» Activity: Make an exact copy of the records, omitting all images.

Stored data below:

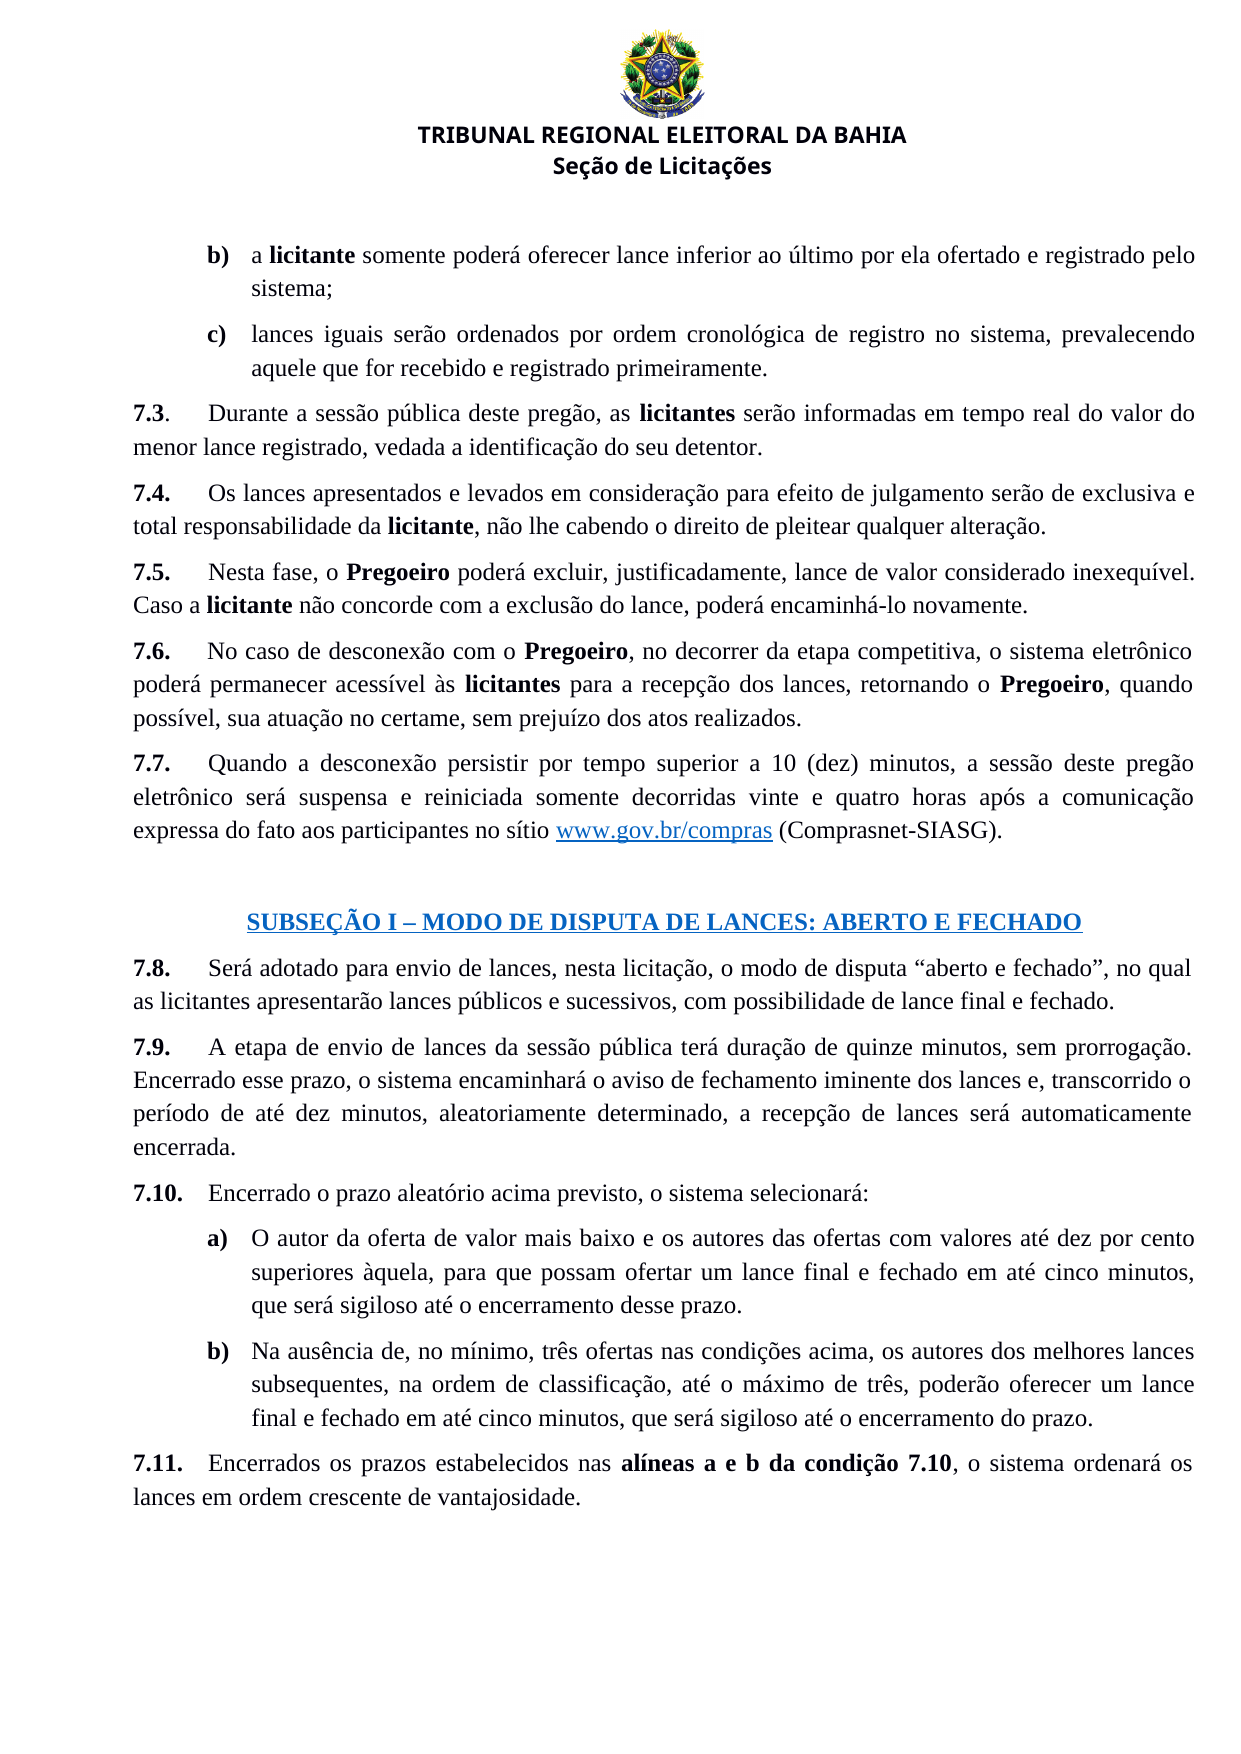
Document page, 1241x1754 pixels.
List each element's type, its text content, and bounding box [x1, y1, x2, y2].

text 7.11. Encerrados os prazos estabelecidos nas alíneas a e b da condição 7.10, o sistema ordenará os lances em ordem crescente de vantajosidade. [133, 1445, 1193, 1512]
text 7.8. Será adotado para envio de lances, nesta licitação, o modo de disputa “aberto e fechado”, no qual as licitantes apresentarão lances públicos e sucessivos, com possibilidade de lance final e fechado. [133, 949, 1193, 1016]
list Na ausência de, no mínimo, três ofertas nas condições acima, os autores dos melhores lances subsequentes, na ordem de classificação, até o máximo de três, poderão oferecer um lance final e fechado em até cinco minutos, que será sigiloso até o encerramento do prazo. [207, 1333, 1196, 1433]
list lances iguais serão ordenados por ordem cronológica de registro no sistema, prevalecendo aquele que for recebido e registrado primeiramente. [207, 316, 1196, 383]
text 7.7. Quando a desconexão persistir por tempo superior a 10 (dez) minutos, a sessão deste pregão eletrônico será suspensa e reiniciada somente decorridas vinte e quatro horas após a comunicação expressa do fato aos participantes no sítio www.gov.br/compras (Comprasnet-SIASG). [133, 745, 1196, 845]
list a licitante somente poderá oferecer lance inferior ao último por ela ofertado e registrado pelo sistema; [207, 237, 1196, 303]
text SUBSEÇÃO I – MODO DE DISPUTA DE LANCES: ABERTO E FECHADO [133, 903, 1196, 937]
list O autor da oferta de valor mais baixo e os autores das ofertas com valores até dez por cento superiores àquela, para que possam ofertar um lance final e fechado em até cinco minutos, que será sigiloso até o encerramento desse prazo. [207, 1220, 1196, 1320]
text 7.4. Os lances apresentados e levados em consideração para efeito de julgamento serão de exclusiva e total responsabilidade da licitante, não lhe cabendo o direito de pleitear qualquer alteração. [133, 474, 1196, 541]
text 7.6. No caso de desconexão com o Pregoeiro, no decorrer da etapa competitiva, o sistema eletrônico poderá permanecer acessível às licitantes para a recepção dos lances, retornando o Pregoeiro, quando possível, sua atuação no certame, sem prejuízo dos atos realizados. [133, 633, 1193, 733]
text 7.9. A etapa de envio de lances da sessão pública terá duração de quinze minutos, sem prorrogação. Encerrado esse prazo, o sistema encaminhará o aviso de fechamento iminente dos lances e, transcorrido o período de até dez minutos, aleatoriamente determinado, a recepção de lances será automaticamente encerrada. [133, 1028, 1193, 1162]
text 7.5. Nesta fase, o Pregoeiro poderá excluir, justificadamente, lance de valor considerado inexequível. Caso a licitante não concorde com a exclusão do lance, poderá encaminhá-lo novamente. [133, 553, 1196, 620]
text 7.3. Durante a sessão pública deste pregão, as licitantes serão informadas em tempo real do valor do menor lance registrado, vedada a identificação do seu detentor. [133, 395, 1196, 462]
text 7.10. Encerrado o prazo aleatório acima previsto, o sistema selecionará: [133, 1174, 1193, 1208]
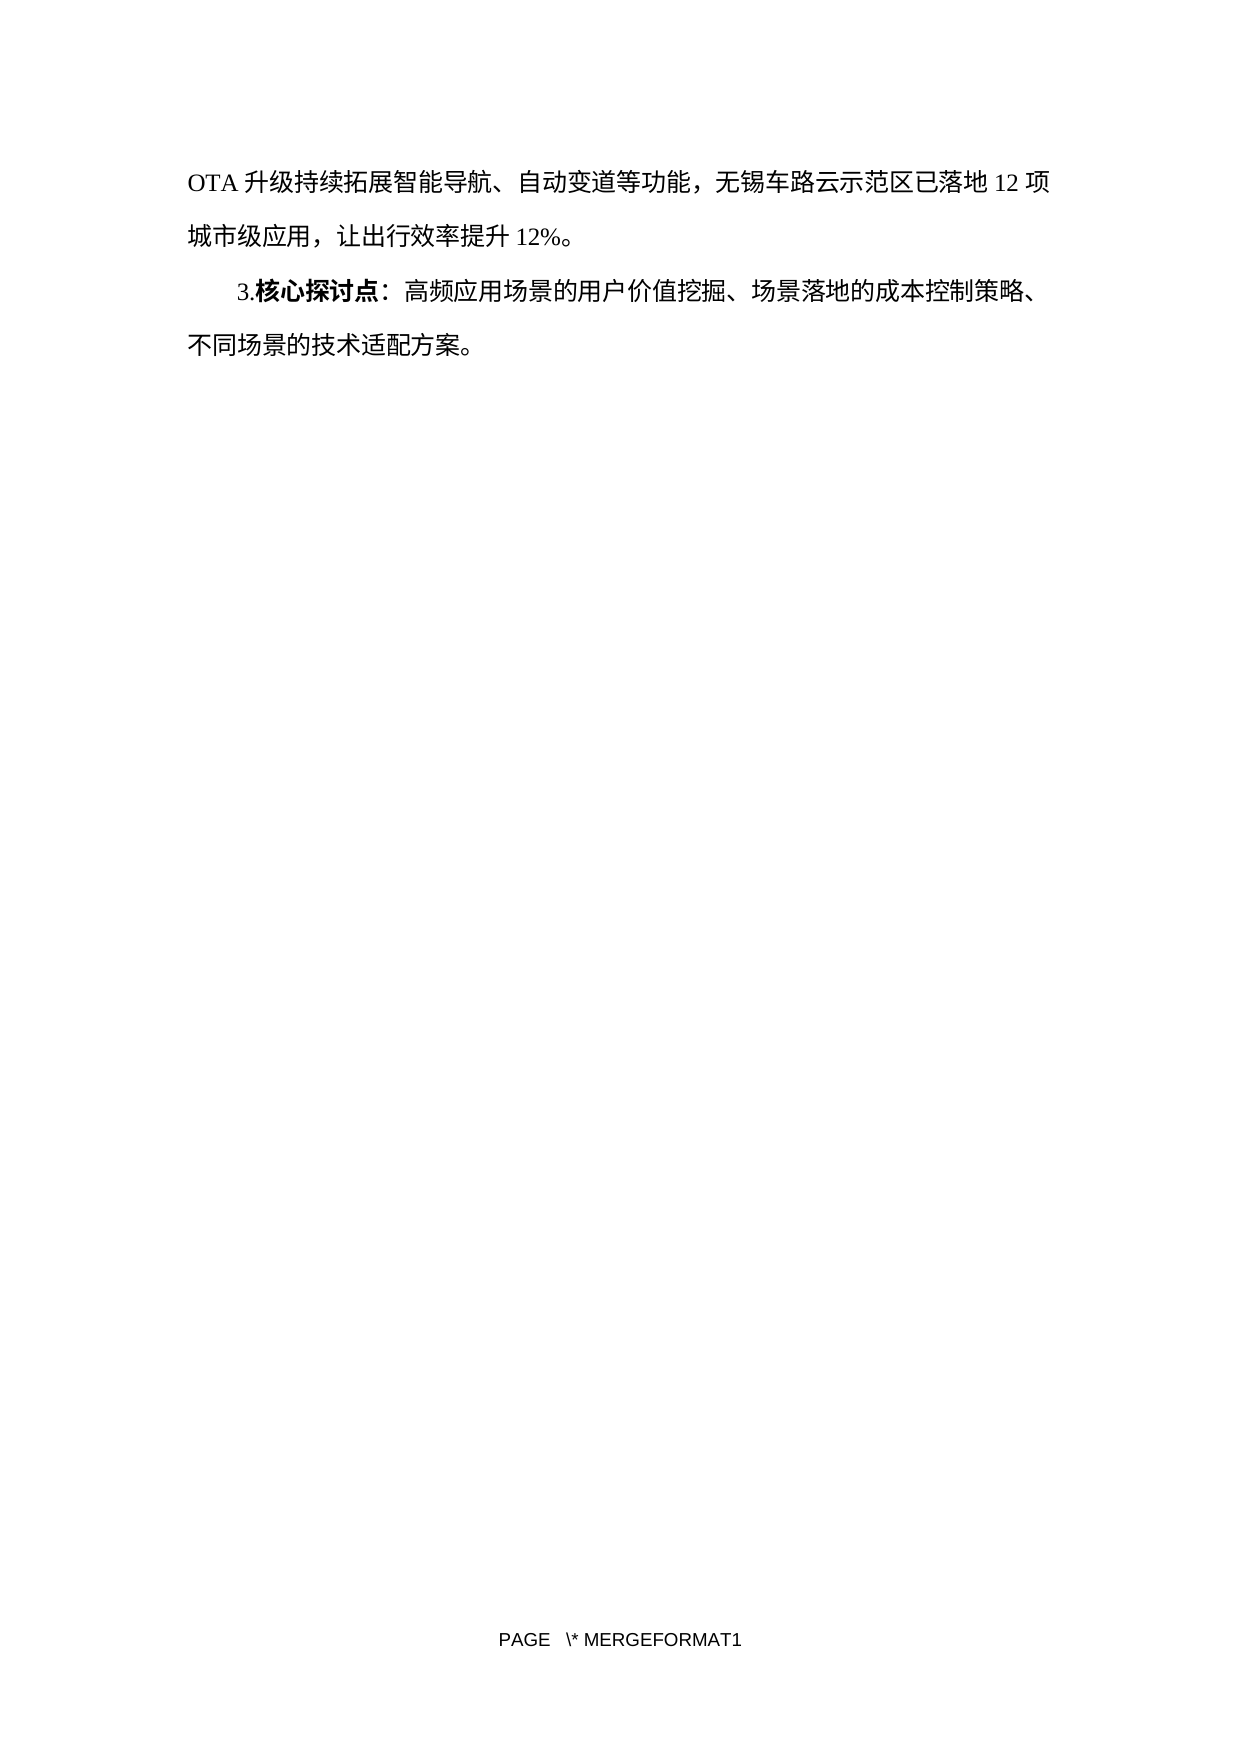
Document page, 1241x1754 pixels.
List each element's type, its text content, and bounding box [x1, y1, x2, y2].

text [187, 162, 1053, 253]
text 3.核心探讨点：高频应用场景的用户价值挖掘、场景落地的成本控制策略、不同场景的技术适配方案。 [187, 271, 1053, 362]
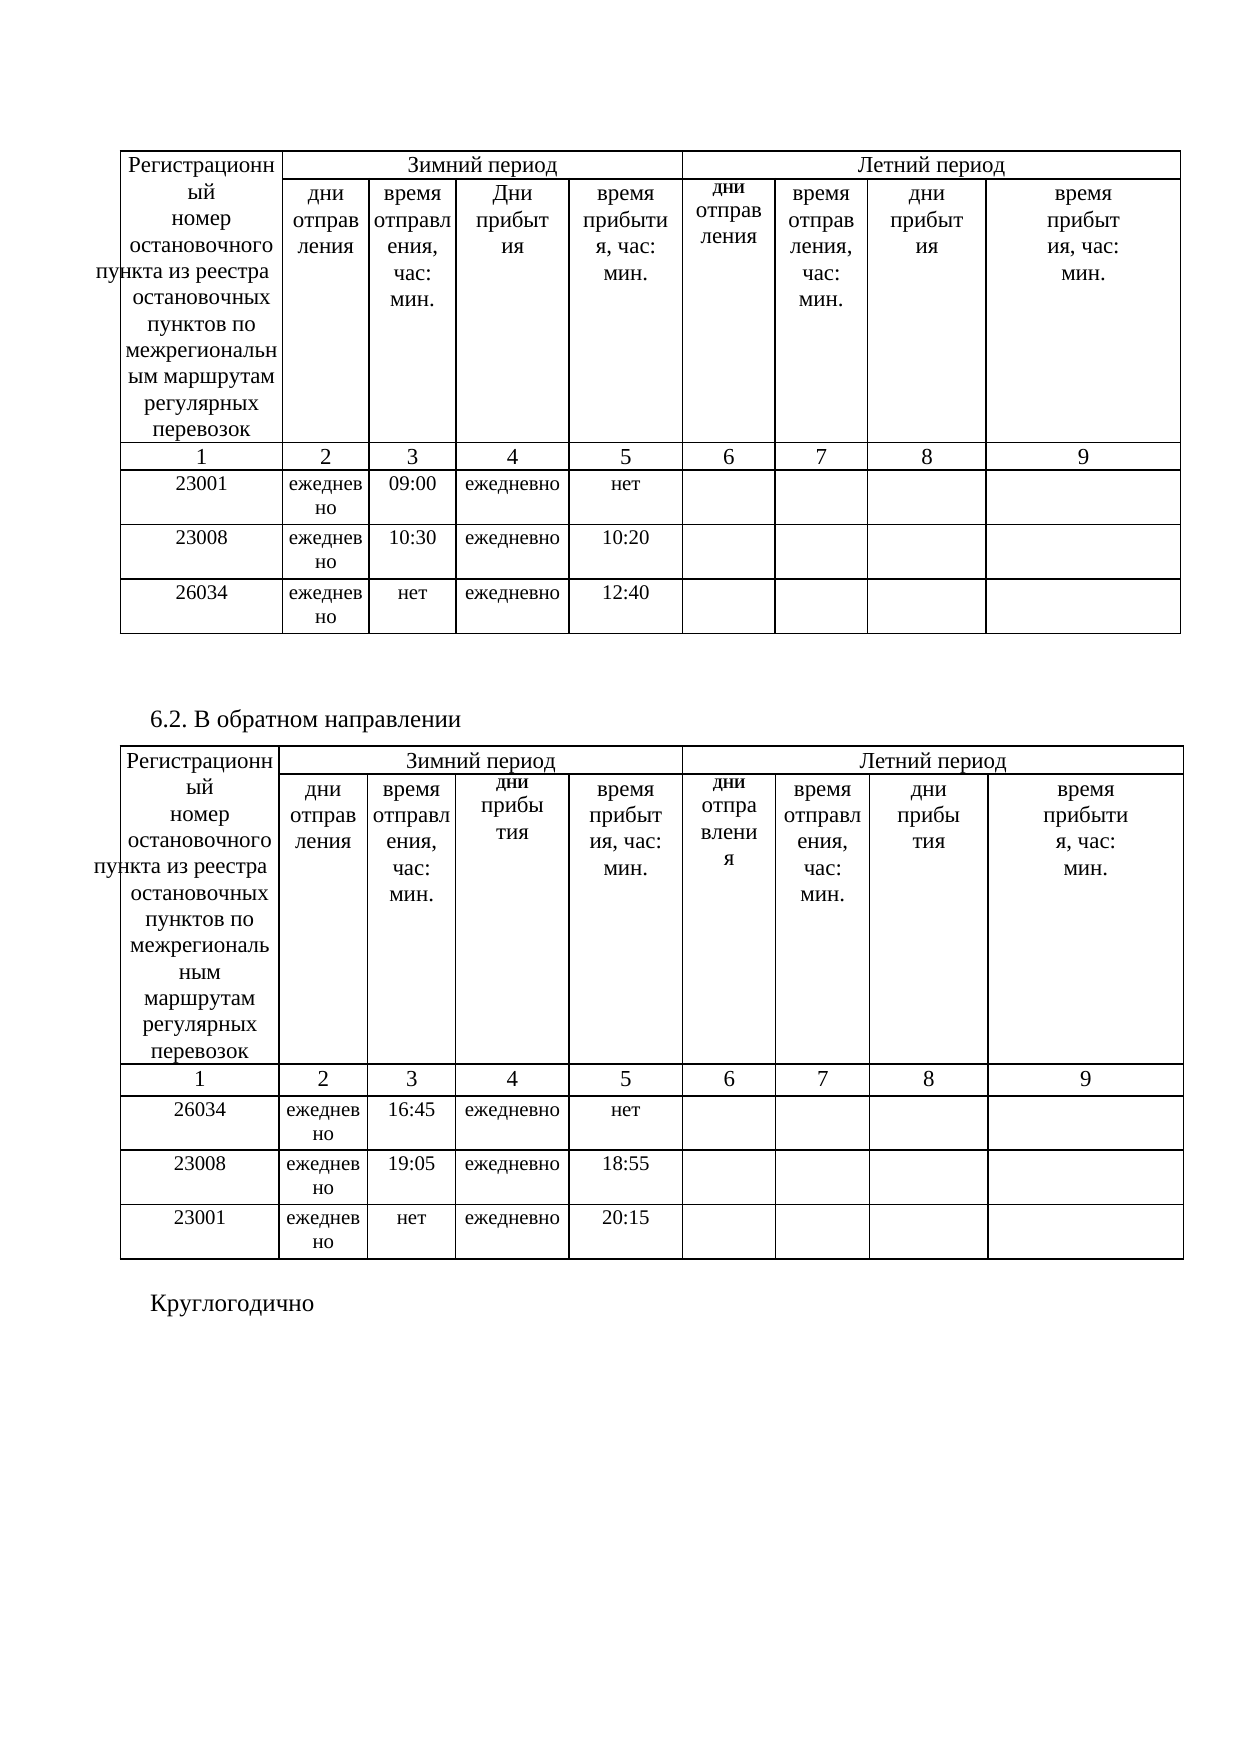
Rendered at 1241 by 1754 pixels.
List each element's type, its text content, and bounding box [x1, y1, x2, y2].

End of Stored data.

» Task output:
Document page, 1241x1754 pixels.
List each element's type, its text content, and bounding box [x1, y1, x2, y2].

text 7.11. Encerrados os prazos estabelecidos nas alíneas a e b da condição 7.10, o sistema ordenará os lances em ordem crescente de vantajosidade. [133, 1445, 1193, 1512]
text 7.8. Será adotado para envio de lances, nesta licitação, o modo de disputa “aberto e fechado”, no qual as licitantes apresentarão lances públicos e sucessivos, com possibilidade de lance final e fechado. [133, 949, 1193, 1016]
list Na ausência de, no mínimo, três ofertas nas condições acima, os autores dos melhores lances subsequentes, na ordem de classificação, até o máximo de três, poderão oferecer um lance final e fechado em até cinco minutos, que será sigiloso até o encerramento do prazo. [207, 1333, 1196, 1433]
list lances iguais serão ordenados por ordem cronológica de registro no sistema, prevalecendo aquele que for recebido e registrado primeiramente. [207, 316, 1196, 383]
text 7.7. Quando a desconexão persistir por tempo superior a 10 (dez) minutos, a sessão deste pregão eletrônico será suspensa e reiniciada somente decorridas vinte e quatro horas após a comunicação expressa do fato aos participantes no sítio www.gov.br/compras (Comprasnet-SIASG). [133, 745, 1196, 845]
list a licitante somente poderá oferecer lance inferior ao último por ela ofertado e registrado pelo sistema; [207, 237, 1196, 303]
text SUBSEÇÃO I – MODO DE DISPUTA DE LANCES: ABERTO E FECHADO [133, 903, 1196, 937]
list O autor da oferta de valor mais baixo e os autores das ofertas com valores até dez por cento superiores àquela, para que possam ofertar um lance final e fechado em até cinco minutos, que será sigiloso até o encerramento desse prazo. [207, 1220, 1196, 1320]
text 7.4. Os lances apresentados e levados em consideração para efeito de julgamento serão de exclusiva e total responsabilidade da licitante, não lhe cabendo o direito de pleitear qualquer alteração. [133, 474, 1196, 541]
text 7.6. No caso de desconexão com o Pregoeiro, no decorrer da etapa competitiva, o sistema eletrônico poderá permanecer acessível às licitantes para a recepção dos lances, retornando o Pregoeiro, quando possível, sua atuação no certame, sem prejuízo dos atos realizados. [133, 633, 1193, 733]
text 7.9. A etapa de envio de lances da sessão pública terá duração de quinze minutos, sem prorrogação. Encerrado esse prazo, o sistema encaminhará o aviso de fechamento iminente dos lances e, transcorrido o período de até dez minutos, aleatoriamente determinado, a recepção de lances será automaticamente encerrada. [133, 1028, 1193, 1162]
text 7.5. Nesta fase, o Pregoeiro poderá excluir, justificadamente, lance de valor considerado inexequível. Caso a licitante não concorde com a exclusão do lance, poderá encaminhá-lo novamente. [133, 553, 1196, 620]
text 7.3. Durante a sessão pública deste pregão, as licitantes serão informadas em tempo real do valor do menor lance registrado, vedada a identificação do seu detentor. [133, 395, 1196, 462]
text 7.10. Encerrado o prazo aleatório acima previsto, o sistema selecionará: [133, 1174, 1193, 1208]
Document page, 1241x1754 pixels.
List each element's type, its text content, and bounding box [x1, y1, x2, y2].

text [187, 162, 1053, 253]
text 3.核心探讨点：高频应用场景的用户价值挖掘、场景落地的成本控制策略、不同场景的技术适配方案。 [187, 271, 1053, 362]
Rendered at 1241 by 1754 pixels.
List each element's type, its text content, and bounding box [x1, y1, x2, y2].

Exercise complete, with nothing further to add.